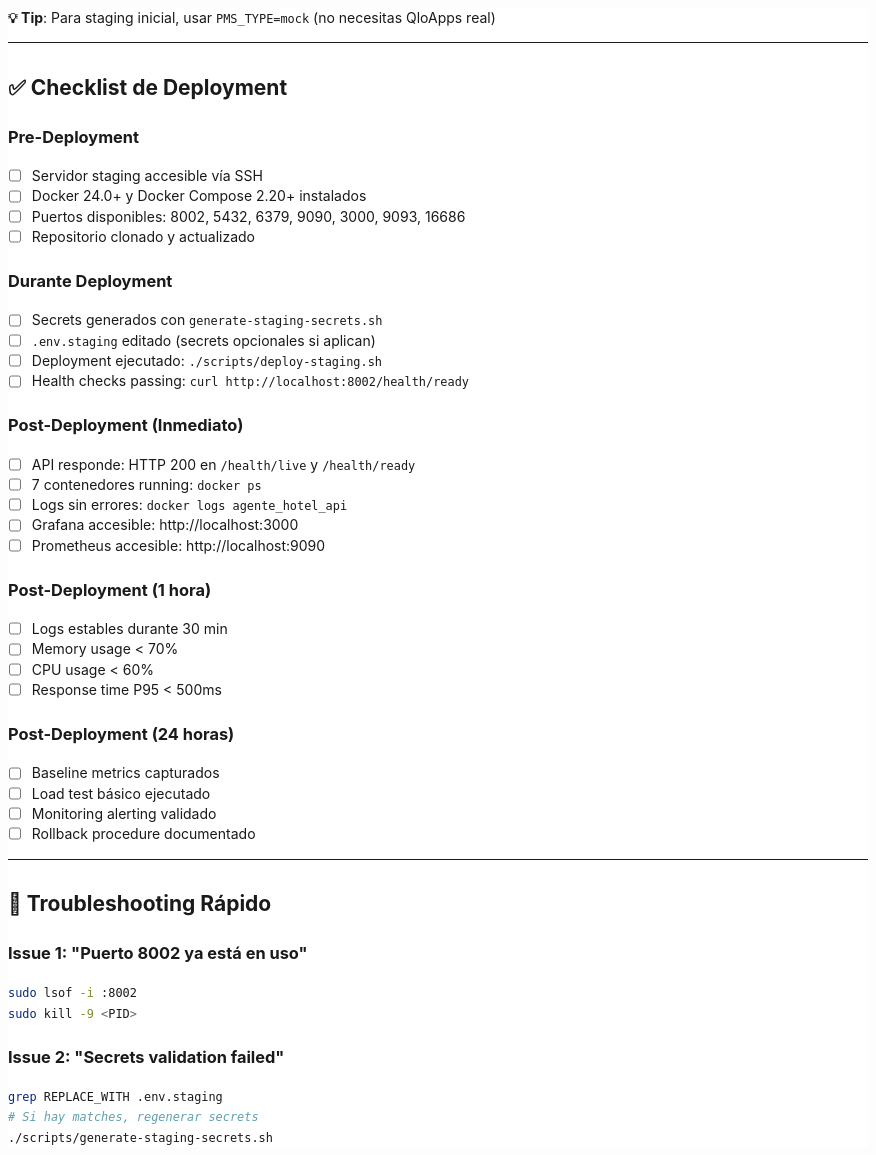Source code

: **💡 Tip**: Para staging inicial, usar `PMS_TYPE=mock` (no necesitas QloApps real)

---

## ✅ Checklist de Deployment

### Pre-Deployment
- [ ] Servidor staging accesible vía SSH
- [ ] Docker 24.0+ y Docker Compose 2.20+ instalados
- [ ] Puertos disponibles: 8002, 5432, 6379, 9090, 3000, 9093, 16686
- [ ] Repositorio clonado y actualizado

### Durante Deployment
- [ ] Secrets generados con `generate-staging-secrets.sh`
- [ ] `.env.staging` editado (secrets opcionales si aplican)
- [ ] Deployment ejecutado: `./scripts/deploy-staging.sh`
- [ ] Health checks passing: `curl http://localhost:8002/health/ready`

### Post-Deployment (Inmediato)
- [ ] API responde: HTTP 200 en `/health/live` y `/health/ready`
- [ ] 7 contenedores running: `docker ps`
- [ ] Logs sin errores: `docker logs agente_hotel_api`
- [ ] Grafana accesible: http://localhost:3000
- [ ] Prometheus accesible: http://localhost:9090

### Post-Deployment (1 hora)
- [ ] Logs estables durante 30 min
- [ ] Memory usage < 70%
- [ ] CPU usage < 60%
- [ ] Response time P95 < 500ms

### Post-Deployment (24 horas)
- [ ] Baseline metrics capturados
- [ ] Load test básico ejecutado
- [ ] Monitoring alerting validado
- [ ] Rollback procedure documentado

---

## 🐛 Troubleshooting Rápido

### Issue 1: "Puerto 8002 ya está en uso"
```bash
sudo lsof -i :8002
sudo kill -9 <PID>
```

### Issue 2: "Secrets validation failed"
```bash
grep REPLACE_WITH .env.staging
# Si hay matches, regenerar secrets
./scripts/generate-staging-secrets.sh
```
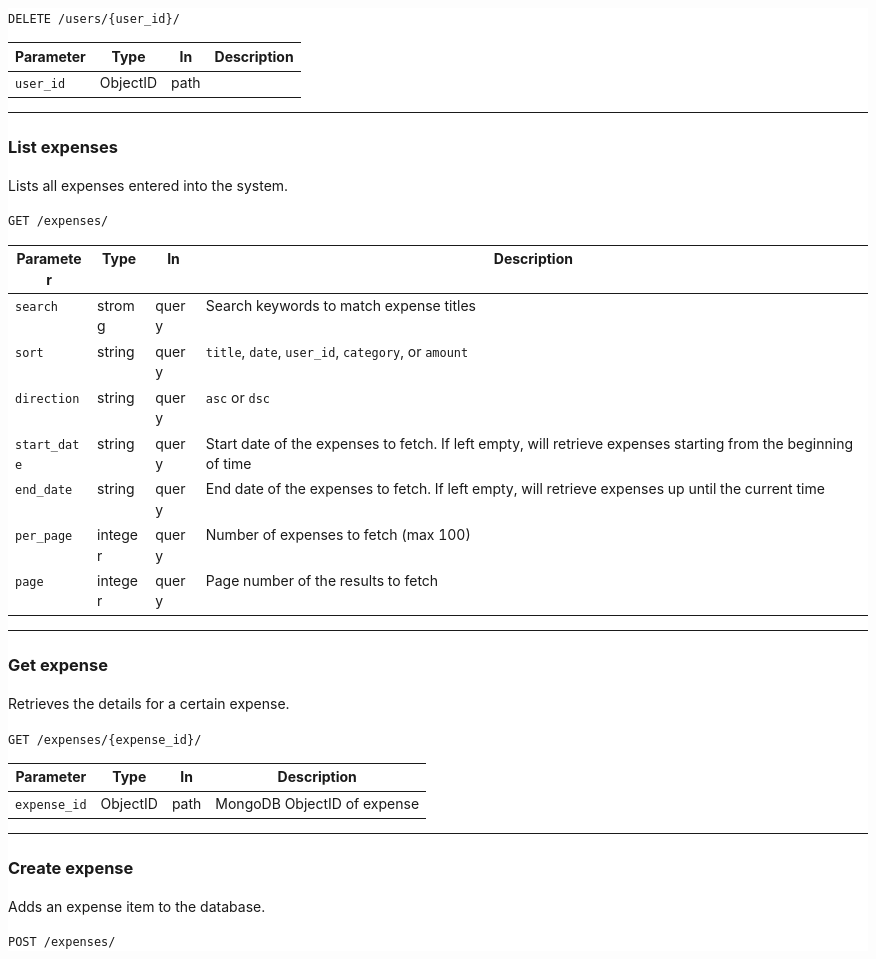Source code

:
 ```
DELETE /users/{user_id}/
```

| Parameter | Type     | In   | Description |
| --------- | -------- | ---- | ----------- |
| `user_id` | ObjectID | path |             |

---

### List expenses

Lists all expenses entered into the system.

```
GET /expenses/
```

| Parameter    | Type    | In    | Description                                                                                                    |
| ------------ | ------- | ----- | -------------------------------------------------------------------------------------------------------------- |
| `search`     | stromg  | query | Search keywords to match expense titles                                                                        |
| `sort`       | string  | query | `title`, `date`, `user_id`, `category`, or `amount`                                                            |
| `direction`  | string  | query | `asc` or `dsc`                                                                                                 |
| `start_date` | string  | query | Start date of the expenses to fetch. If left empty, will retrieve expenses starting from the beginning of time |
| `end_date`   | string  | query | End date of the expenses to fetch. If left empty, will retrieve expenses up until the current time             |
| `per_page`   | integer | query | Number of expenses to fetch (max 100)                                                                          |
| `page`       | integer | query | Page number of the results to fetch                                                                            |

---

### Get expense

Retrieves the details for a certain expense.

```
GET /expenses/{expense_id}/
```

| Parameter    | Type     | In   | Description                 |
| ------------ | -------- | ---- | --------------------------- |
| `expense_id` | ObjectID | path | MongoDB ObjectID of expense |

---

### Create expense

Adds an expense item to the database.

```
POST /expenses/
```
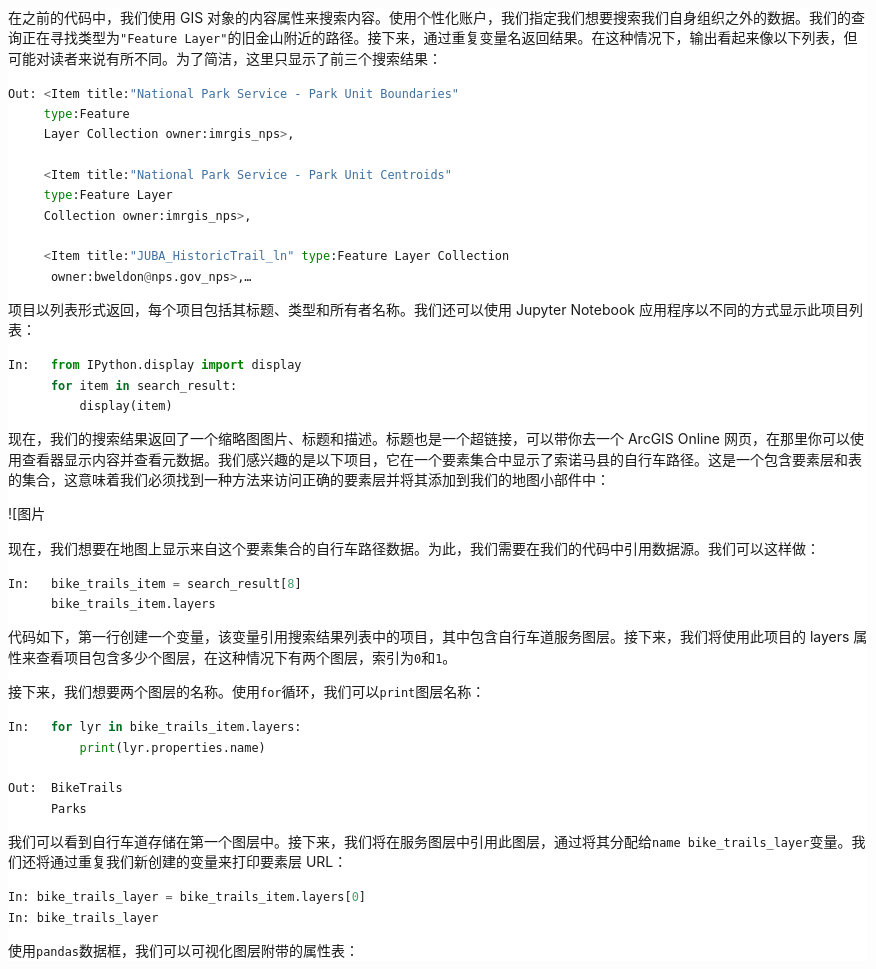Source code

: 在之前的代码中，我们使用 GIS 对象的内容属性来搜索内容。使用个性化账户，我们指定我们想要搜索我们自身组织之外的数据。我们的查询正在寻找类型为`"Feature Layer"`的旧金山附近的路径。接下来，通过重复变量名返回结果。在这种情况下，输出看起来像以下列表，但可能对读者来说有所不同。为了简洁，这里只显示了前三个搜索结果：

```py
Out: <Item title:"National Park Service - Park Unit Boundaries"       
     type:Feature
     Layer Collection owner:imrgis_nps>,

     <Item title:"National Park Service - Park Unit Centroids" 
     type:Feature Layer
     Collection owner:imrgis_nps>,

     <Item title:"JUBA_HistoricTrail_ln" type:Feature Layer Collection 
      owner:bweldon@nps.gov_nps>,…
```

项目以列表形式返回，每个项目包括其标题、类型和所有者名称。我们还可以使用 Jupyter Notebook 应用程序以不同的方式显示此项目列表：

```py
In:   from IPython.display import display
      for item in search_result:
          display(item)
```

现在，我们的搜索结果返回了一个缩略图图片、标题和描述。标题也是一个超链接，可以带你去一个 ArcGIS Online 网页，在那里你可以使用查看器显示内容并查看元数据。我们感兴趣的是以下项目，它在一个要素集合中显示了索诺马县的自行车路径。这是一个包含要素层和表的集合，这意味着我们必须找到一种方法来访问正确的要素层并将其添加到我们的地图小部件中：

![图片

现在，我们想要在地图上显示来自这个要素集合的自行车路径数据。为此，我们需要在我们的代码中引用数据源。我们可以这样做：

```py
In:   bike_trails_item = search_result[8]
      bike_trails_item.layers
```

代码如下，第一行创建一个变量，该变量引用搜索结果列表中的项目，其中包含自行车道服务图层。接下来，我们将使用此项目的 layers 属性来查看项目包含多少个图层，在这种情况下有两个图层，索引为`0`和`1`。

接下来，我们想要两个图层的名称。使用`for`循环，我们可以`print`图层名称：

```py
In:   for lyr in bike_trails_item.layers:
          print(lyr.properties.name)

Out:  BikeTrails
      Parks
```

我们可以看到自行车道存储在第一个图层中。接下来，我们将在服务图层中引用此图层，通过将其分配给`name bike_trails_layer`变量。我们还将通过重复我们新创建的变量来打印要素层 URL：

```py
In: bike_trails_layer = bike_trails_item.layers[0]
In: bike_trails_layer
```

使用`pandas`数据框，我们可以可视化图层附带的属性表：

___

### THE TASK:
The data needs to be reproduced exactly, please, apart from its pictures.

### WRITTEN SOLUTION:
Source code

: **💡 Tip**: Para staging inicial, usar `PMS_TYPE=mock` (no necesitas QloApps real)

---

## ✅ Checklist de Deployment

### Pre-Deployment
- [ ] Servidor staging accesible vía SSH
- [ ] Docker 24.0+ y Docker Compose 2.20+ instalados
- [ ] Puertos disponibles: 8002, 5432, 6379, 9090, 3000, 9093, 16686
- [ ] Repositorio clonado y actualizado

### Durante Deployment
- [ ] Secrets generados con `generate-staging-secrets.sh`
- [ ] `.env.staging` editado (secrets opcionales si aplican)
- [ ] Deployment ejecutado: `./scripts/deploy-staging.sh`
- [ ] Health checks passing: `curl http://localhost:8002/health/ready`

### Post-Deployment (Inmediato)
- [ ] API responde: HTTP 200 en `/health/live` y `/health/ready`
- [ ] 7 contenedores running: `docker ps`
- [ ] Logs sin errores: `docker logs agente_hotel_api`
- [ ] Grafana accesible: http://localhost:3000
- [ ] Prometheus accesible: http://localhost:9090

### Post-Deployment (1 hora)
- [ ] Logs estables durante 30 min
- [ ] Memory usage < 70%
- [ ] CPU usage < 60%
- [ ] Response time P95 < 500ms

### Post-Deployment (24 horas)
- [ ] Baseline metrics capturados
- [ ] Load test básico ejecutado
- [ ] Monitoring alerting validado
- [ ] Rollback procedure documentado

---

## 🐛 Troubleshooting Rápido

### Issue 1: "Puerto 8002 ya está en uso"
```bash
sudo lsof -i :8002
sudo kill -9 <PID>
```

### Issue 2: "Secrets validation failed"
```bash
grep REPLACE_WITH .env.staging
# Si hay matches, regenerar secrets
./scripts/generate-staging-secrets.sh
```
Source code

:
 ```
DELETE /users/{user_id}/
```

| Parameter | Type     | In   | Description |
| --------- | -------- | ---- | ----------- |
| `user_id` | ObjectID | path |             |

---

### List expenses

Lists all expenses entered into the system.

```
GET /expenses/
```

| Parameter    | Type    | In    | Description                                                                                                    |
| ------------ | ------- | ----- | -------------------------------------------------------------------------------------------------------------- |
| `search`     | stromg  | query | Search keywords to match expense titles                                                                        |
| `sort`       | string  | query | `title`, `date`, `user_id`, `category`, or `amount`                                                            |
| `direction`  | string  | query | `asc` or `dsc`                                                                                                 |
| `start_date` | string  | query | Start date of the expenses to fetch. If left empty, will retrieve expenses starting from the beginning of time |
| `end_date`   | string  | query | End date of the expenses to fetch. If left empty, will retrieve expenses up until the current time             |
| `per_page`   | integer | query | Number of expenses to fetch (max 100)                                                                          |
| `page`       | integer | query | Page number of the results to fetch                                                                            |

---

### Get expense

Retrieves the details for a certain expense.

```
GET /expenses/{expense_id}/
```

| Parameter    | Type     | In   | Description                 |
| ------------ | -------- | ---- | --------------------------- |
| `expense_id` | ObjectID | path | MongoDB ObjectID of expense |

---

### Create expense

Adds an expense item to the database.

```
POST /expenses/
```
Source code

: 在之前的代码中，我们使用 GIS 对象的内容属性来搜索内容。使用个性化账户，我们指定我们想要搜索我们自身组织之外的数据。我们的查询正在寻找类型为`"Feature Layer"`的旧金山附近的路径。接下来，通过重复变量名返回结果。在这种情况下，输出看起来像以下列表，但可能对读者来说有所不同。为了简洁，这里只显示了前三个搜索结果：

```py
Out: <Item title:"National Park Service - Park Unit Boundaries"       
     type:Feature
     Layer Collection owner:imrgis_nps>,

     <Item title:"National Park Service - Park Unit Centroids" 
     type:Feature Layer
     Collection owner:imrgis_nps>,

     <Item title:"JUBA_HistoricTrail_ln" type:Feature Layer Collection 
      owner:bweldon@nps.gov_nps>,…
```

项目以列表形式返回，每个项目包括其标题、类型和所有者名称。我们还可以使用 Jupyter Notebook 应用程序以不同的方式显示此项目列表：

```py
In:   from IPython.display import display
      for item in search_result:
          display(item)
```

现在，我们的搜索结果返回了一个缩略图图片、标题和描述。标题也是一个超链接，可以带你去一个 ArcGIS Online 网页，在那里你可以使用查看器显示内容并查看元数据。我们感兴趣的是以下项目，它在一个要素集合中显示了索诺马县的自行车路径。这是一个包含要素层和表的集合，这意味着我们必须找到一种方法来访问正确的要素层并将其添加到我们的地图小部件中：

![图片

现在，我们想要在地图上显示来自这个要素集合的自行车路径数据。为此，我们需要在我们的代码中引用数据源。我们可以这样做：

```py
In:   bike_trails_item = search_result[8]
      bike_trails_item.layers
```

代码如下，第一行创建一个变量，该变量引用搜索结果列表中的项目，其中包含自行车道服务图层。接下来，我们将使用此项目的 layers 属性来查看项目包含多少个图层，在这种情况下有两个图层，索引为`0`和`1`。

接下来，我们想要两个图层的名称。使用`for`循环，我们可以`print`图层名称：

```py
In:   for lyr in bike_trails_item.layers:
          print(lyr.properties.name)

Out:  BikeTrails
      Parks
```

我们可以看到自行车道存储在第一个图层中。接下来，我们将在服务图层中引用此图层，通过将其分配给`name bike_trails_layer`变量。我们还将通过重复我们新创建的变量来打印要素层 URL：

```py
In: bike_trails_layer = bike_trails_item.layers[0]
In: bike_trails_layer
```

使用`pandas`数据框，我们可以可视化图层附带的属性表：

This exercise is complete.